The Fannie Mae Economic and Strategic Research (ESR) Group boosted its expectation for full-year 2021 economic growth to 5.5% in its December commentary, up 0.7% from November’s projection.

The group cited “stronger-than-anticipated consumer spending and inventory investment data” as the reason for its revised projection.

Total home sales are now expected to increase 7.1% in 2021 rather than 5.3%. Total mortgage originations are expected to be $4.5 trillion, up from $4.4 trillion.

But it also revised its 2022 expectations, downgrading its 2022 growth forecast from 3.7% to 3.2%. Though recent data appears strong, the group noted it “likely reflects a pull-forward of activity from the first half of 2022 and is unlikely to be sustained.”

Inflation is the primary reason for this pessimistic outlook.  The group projects it to reach approximately 7.0% annualized in the first quarter of 2022 before gradually decelerating to 3.8% over the course of the year.

The group says home sales will drop next year by 1.4%, driven by a continuing stock shortage and affordability constraining buyers. Sales will fall even further in 2023, dropping an additional 3.8%.

Originations in 2022 and 2023 are expected to be $3.4 trillion and $3.1 trillion, respectively.

“While the economy picked up steam late in the year, unfortunately, so did inflation, and the market expects the Fed to recalibrate its monetary policy as a result,” said Doug Duncan, Fannie Mae Senior Vice President and Chief Economist. 

“The public registered its ill-will toward inflation in our most recent National Housing Survey, which found that 70% of consumers believe the economy to be on the wrong track – the most since 2011, when consumer sentiment was weighed down by the aftermath of the Great Recession. The Fed recently acknowledged that inflation is unlikely to be transitory, and it will now attempt to engineer a soft landing, one in which inflation moderates to acceptable levels and economic growth decelerates but doesn’t contract. Whether the Fed is able to thread this historically difficult policy needle is shaping up to be one of the most consequential economic storylines of 2022.”
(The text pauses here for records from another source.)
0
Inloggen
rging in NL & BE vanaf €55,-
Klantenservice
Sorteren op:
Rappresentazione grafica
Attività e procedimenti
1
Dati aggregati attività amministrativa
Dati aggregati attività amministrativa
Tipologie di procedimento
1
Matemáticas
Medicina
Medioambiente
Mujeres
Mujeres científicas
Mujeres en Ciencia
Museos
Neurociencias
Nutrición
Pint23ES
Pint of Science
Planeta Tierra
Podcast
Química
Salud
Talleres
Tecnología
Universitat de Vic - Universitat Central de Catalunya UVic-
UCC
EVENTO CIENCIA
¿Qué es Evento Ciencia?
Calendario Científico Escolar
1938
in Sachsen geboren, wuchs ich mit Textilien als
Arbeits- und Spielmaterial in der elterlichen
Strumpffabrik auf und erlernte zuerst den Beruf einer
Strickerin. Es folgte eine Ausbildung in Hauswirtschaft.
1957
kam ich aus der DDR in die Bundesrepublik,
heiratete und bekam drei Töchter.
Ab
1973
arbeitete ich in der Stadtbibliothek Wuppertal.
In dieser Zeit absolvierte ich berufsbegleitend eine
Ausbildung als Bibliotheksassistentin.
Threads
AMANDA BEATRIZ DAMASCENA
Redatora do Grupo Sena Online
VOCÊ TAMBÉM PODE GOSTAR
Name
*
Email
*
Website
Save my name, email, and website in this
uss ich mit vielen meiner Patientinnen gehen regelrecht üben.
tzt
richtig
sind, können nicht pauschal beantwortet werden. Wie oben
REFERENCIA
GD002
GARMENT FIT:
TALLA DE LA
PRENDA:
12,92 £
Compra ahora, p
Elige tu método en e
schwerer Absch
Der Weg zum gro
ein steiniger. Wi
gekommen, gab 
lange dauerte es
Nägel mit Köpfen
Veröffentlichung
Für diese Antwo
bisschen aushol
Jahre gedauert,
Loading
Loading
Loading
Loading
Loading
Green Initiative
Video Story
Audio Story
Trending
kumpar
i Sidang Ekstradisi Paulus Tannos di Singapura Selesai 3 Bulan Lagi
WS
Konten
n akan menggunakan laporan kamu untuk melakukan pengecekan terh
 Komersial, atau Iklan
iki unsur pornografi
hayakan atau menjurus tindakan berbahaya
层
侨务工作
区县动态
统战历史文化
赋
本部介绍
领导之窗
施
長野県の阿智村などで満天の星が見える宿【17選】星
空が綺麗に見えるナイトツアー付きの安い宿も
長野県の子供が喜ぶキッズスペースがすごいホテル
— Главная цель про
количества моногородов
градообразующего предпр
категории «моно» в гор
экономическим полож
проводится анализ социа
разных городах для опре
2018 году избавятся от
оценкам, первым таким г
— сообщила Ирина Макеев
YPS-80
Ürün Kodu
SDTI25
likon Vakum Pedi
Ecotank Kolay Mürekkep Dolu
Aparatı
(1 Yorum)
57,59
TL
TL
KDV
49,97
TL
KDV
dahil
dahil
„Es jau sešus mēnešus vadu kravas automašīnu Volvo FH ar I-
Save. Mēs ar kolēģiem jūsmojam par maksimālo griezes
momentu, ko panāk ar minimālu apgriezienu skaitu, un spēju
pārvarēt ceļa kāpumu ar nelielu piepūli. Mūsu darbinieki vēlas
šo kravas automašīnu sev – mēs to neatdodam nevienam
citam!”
The Federal Open Market Committee recently announced it will double the pace of tapering its pandemic asset purchase program in response to rising inflation, and signaled it would likely raise interest rates next year. This would be its first rate hike since March 2020.

The Fed maintained that inflation would be a “transitory” problem for much of this year, but chairman Jerome Powell decided to “retire” the word. Inflation is at a 39-year high.

Mortgage Bankers Association Senior Vice President and Chief Economist Mike Fratantoni has said he expects housing inflation to continue. “We’re really pretty confident that [housing costs] are going to keep rising even after some of the things like used car prices and other things that are directly related to supply-chain constraints revert,” he said.

“Those things are going to be transitory once those supply chain issues go away. But I think the shelter price component is going to persist for a long time – like years.”